Although the projected rate of construction is substantially lower than the 163,069 completions in 1999, that's still too much new supply for a market that experienced two straight years of negative absorption in 2001 and 2002, Wright says.

The number of vacant units in the top 50 markets has more than doubled in the past three years, from a total of 226,815 at the end of 2000 to 514,707 as of the third quarter of this year, according to Reis.

“You've got so much new supply coming on line, it's just flooding markets that are already saturated,” Wright says. “We don't see a level of demand that is going to meet or exceed the level of construction.”

Due to the combination of soft demand and a growing apartment stock, Reis predicts the national vacancy rate will grow to 7% by the end of 2004, up from 6.8% at the end of this year, and then decrease slightly in the following three years as declining construction levels give markets an opportunity to absorb the vacant space.

Colliding Forces

Economic trends have converged to erode demand for apartment units. The pool of prospective renters has shrunk considerably due to the loss of 2.7 million jobs since March 2001. At the same time, historically low interest rates have enticed renters to become first-time homebuyers.

Despite rising vacancy rates over the past few years, developers eager to capitalize on the cheap cost of capital have rushed to obtain construction loans before interest rates rise. Although their goal is to capitalize on the next upturn, analysts and company executives say their timing may be premature, if their apartments open as early as next year.

“The large inventory out there is going to be challenging,” says Stan Harrelson, CEO and president of Seattle-based Pinnacle Realty Management Co. “I think there will be a series of small steps in 2004 rather than a full recovery.”

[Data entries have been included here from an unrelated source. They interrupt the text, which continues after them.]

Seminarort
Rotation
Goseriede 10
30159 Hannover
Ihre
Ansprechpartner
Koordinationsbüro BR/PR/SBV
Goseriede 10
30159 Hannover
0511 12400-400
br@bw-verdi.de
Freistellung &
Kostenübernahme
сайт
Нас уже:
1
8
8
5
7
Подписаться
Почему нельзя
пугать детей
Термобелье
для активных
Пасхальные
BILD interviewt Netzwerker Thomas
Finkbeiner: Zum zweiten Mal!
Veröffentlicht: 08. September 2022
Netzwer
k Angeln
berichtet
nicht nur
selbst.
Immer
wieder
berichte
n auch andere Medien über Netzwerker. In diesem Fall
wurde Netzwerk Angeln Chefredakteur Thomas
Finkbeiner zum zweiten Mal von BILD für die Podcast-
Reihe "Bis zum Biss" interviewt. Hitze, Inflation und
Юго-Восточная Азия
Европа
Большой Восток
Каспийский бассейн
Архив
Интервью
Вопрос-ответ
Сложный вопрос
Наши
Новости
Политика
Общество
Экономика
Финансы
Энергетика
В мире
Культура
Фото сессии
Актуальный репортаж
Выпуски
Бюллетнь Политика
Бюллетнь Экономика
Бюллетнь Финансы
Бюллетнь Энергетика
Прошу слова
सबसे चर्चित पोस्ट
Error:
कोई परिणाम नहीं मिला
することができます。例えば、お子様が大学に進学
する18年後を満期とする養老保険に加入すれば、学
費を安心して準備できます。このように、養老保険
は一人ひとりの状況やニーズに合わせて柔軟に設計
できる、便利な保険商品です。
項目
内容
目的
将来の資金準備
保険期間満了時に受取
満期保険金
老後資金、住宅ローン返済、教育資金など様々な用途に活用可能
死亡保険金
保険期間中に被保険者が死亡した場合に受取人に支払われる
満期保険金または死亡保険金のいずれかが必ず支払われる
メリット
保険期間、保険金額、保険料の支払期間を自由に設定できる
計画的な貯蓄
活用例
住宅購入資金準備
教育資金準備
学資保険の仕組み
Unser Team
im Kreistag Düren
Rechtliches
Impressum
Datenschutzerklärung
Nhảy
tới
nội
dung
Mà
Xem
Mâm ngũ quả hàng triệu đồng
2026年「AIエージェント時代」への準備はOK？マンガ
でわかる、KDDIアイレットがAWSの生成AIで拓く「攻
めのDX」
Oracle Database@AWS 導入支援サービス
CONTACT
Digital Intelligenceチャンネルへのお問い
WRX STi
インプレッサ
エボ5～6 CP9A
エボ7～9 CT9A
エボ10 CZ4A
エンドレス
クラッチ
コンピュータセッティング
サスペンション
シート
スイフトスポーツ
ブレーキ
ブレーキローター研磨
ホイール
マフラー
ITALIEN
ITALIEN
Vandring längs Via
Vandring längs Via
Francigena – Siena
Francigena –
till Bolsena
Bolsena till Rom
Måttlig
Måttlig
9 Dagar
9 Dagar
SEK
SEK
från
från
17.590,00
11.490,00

Linwood Thompson, managing director in the Atlanta office of Marcus & Millichap, emphasizes that owners and developers have reason for optimism. They're willing to build and acquire apartment properties during the downturn because of the industry's strong track record. Long-term demographic trends are in the industry's favor because the number of households 25 to 34 years old, considered the prime rental prospects, is expected to rise by 584,000 between 2006 and 2010, according to Boston-based Property & Portfolio Research. “Owners are saying, ‘Now is the time to buy in and get myself in position for the next bull run,’” says Thompson.

Financial Crunch

The long-term outlook may be promising, but many apartment owners today face declining revenues. Chicago-based Equity Residential, which owns 990 properties nationwide, reported a 1.9% decrease in net operating income (NOI) in the third quarter vs. the same quarter last year, with income plummeting 7.4% at its properties in Phoenix and 5.6% in Atlanta.

Denver-based United Dominion Realty Trust, which owns 260 apartments in the U.S., sustained revenue declines in eight out of its 10 top markets in the third quarter, including a 4% decline in NOI in Richmond, Va. However, the stock prices of both companies have increased since the start of the year.

On a national level, there have been some encouraging developments this year. After two consecutive years of negative absorption, there was positive absorption in both the second and third quarters of this year, and Reis forecasts 57,062 sq. ft. of absorption by the end of the year.

In addition, the national vacancy rate declined by one-tenth of a percentage point to 6.6% in the third quarter compared with the previous quarter, Reis reports, marking the first time that the vacancy rate has decreased since the third quarter of 2000.

The trends, Thompson notes, indicate there may be modest improvement in 2004 followed by steady increases in rental rates and occupancies in 2005 as an improving economy generates job growth.

“I'm not bullish on 2004,” Thompson says. “But I'm optimistic about the next bull run, and I think we're getting closer to it.”